多国籍企業によるサステナビリティ調達のエコシステム構築が進む

◆ 多国籍企業である農業インプット企業(種子供給企業)、穀物調達商社(穀物メジャー)、小売企業もRegenerative Agriculture導入の経済インセンティブ供与プロジェクト(米国中西部)に参画した事例があり、
フードサプライチェーン企業のみならず、周辺/関連企業に、サステナビリティ原料調達戦略の影響が及ぶことが予想される。

サステナブル食品開発戦略

◆ 代替たんぱく製品戦略
: 代替たんぱくは、フードテックベンチャーの中で投資が最も活発なビジネス機会テーマで、多くのベンチャーが欧米、アジア太平洋地域(中国、日本、東南アジア含む)で創出されている。

◆ ベンチャーキャピタルが積極投資テーマ: 畜産(特に牛肉)過程でのGHG排出量の多さが課題となっており、代替たんぱくがサステナビリティ食品と見なされている事、および、Plant-Based Food (自然由来食品)のヘルシー食品であることが、優良投資先と見なす要因である。

◆ 幅広いサプライチェーン企業の代替たんぱく事業への参入活発化
国内外の大手企業の食品成分原料メーカー、最終食品メーカー、ファーストフード・チェーン企業は、代替たんぱくのフードテックベンチャーへの事業投資、ならびに、事業提携を進めている。今後、国内外の大手企業の代替たんぱく食品への参入戦略とそのタイミングにより、代替たんぱくの市場普及速度、ならびに、サプライチェーン構造に変動があると想定される。

サプライチェーン企業のDX戦略

◆ Block-chain技術によるトレーサビリティ:多国籍食品メーカーを中心に、食の安全/安心の担保、コンタミ等にほる商品リコール問題発生時に迅速な対応を図るために、食品原料の調達から最終食品製造、物流過程でのBlock-chainベースのトレーサビリティシステム開発のDX戦略が食品メーカーより打ち出されている。

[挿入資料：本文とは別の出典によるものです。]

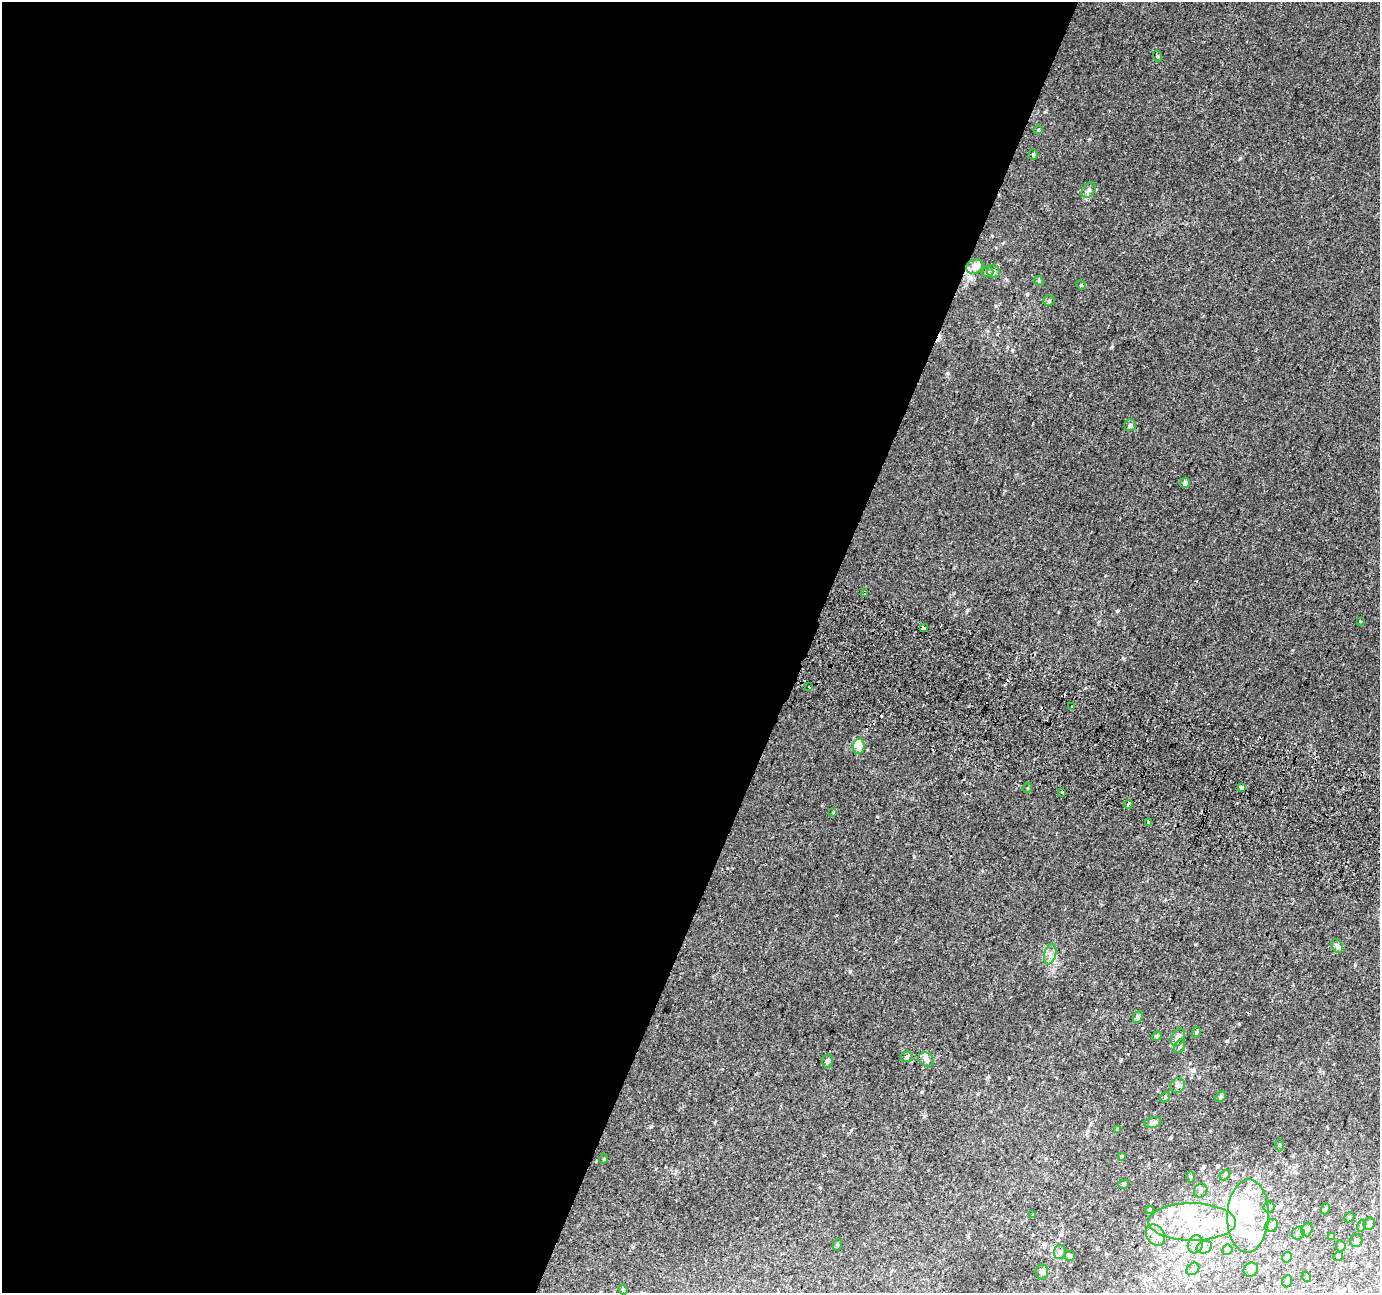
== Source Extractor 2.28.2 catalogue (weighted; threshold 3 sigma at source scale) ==
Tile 5 of 4 x 4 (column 1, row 2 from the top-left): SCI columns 27-1404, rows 2902-4192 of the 5553 x 5738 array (HDU 1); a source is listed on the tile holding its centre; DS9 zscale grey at full resolution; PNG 1382 x 1295 px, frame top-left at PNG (2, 2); each listed source drawn as its Kron ellipse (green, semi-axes under 4 px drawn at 4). Shown black and unused: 58% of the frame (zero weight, under 2 of 3 exposures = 2% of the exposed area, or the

◆ 消費者購買動向/AI分析 食品メーカーによる消費者購買行動のAI分析のDX戦略が打ち出されているが、手段として消費者ダイレクトの仕組みが試みられている。

サステナブルフードバリューチェンの論点


◆ フードバリューチェン業界にBlock-chain技術が導入された場合のインパクトは? サプライチェーン企業間の取引契約への影響は? 
食品トレーサビリティを狙いとするBlock-chain技術は、サプライチェーン各段階での生産・貯蔵・物流のデータ取得と、取引関係者間での情報共有(相互信頼)を前提にする技術であるため、フードサプライチェーンの各段階のステークホルダーおよび周辺/関連企業に影響が及ぶ仕組みとなる。 

◆ フードバリューチェーン業界でのBlock-chainベースのトレーサビリティシステムは、ICTにとって巨大ビジネス機会となるか? 具現化の課題は?
Amazon Web Service (AWS), Microsoftを始めとして、Public Cloudサービス事業者、および、システムインテグレータが、Block-chainベースのトレーサビリティ技術のAPIサービスを展開しており、IoT/AIベンダーの間でもホットトピックスに位置付けられている。

◆ 食品業界の消費者ダイレクト流通はどこまで進むのか?
食品メーカーの消費者ダイレクト、AI消費者分析についても、Publicクラウドサービス事業者、システムインテグレータ企業にとって、有望ビジネス機会セグメントとしての成長が期待される。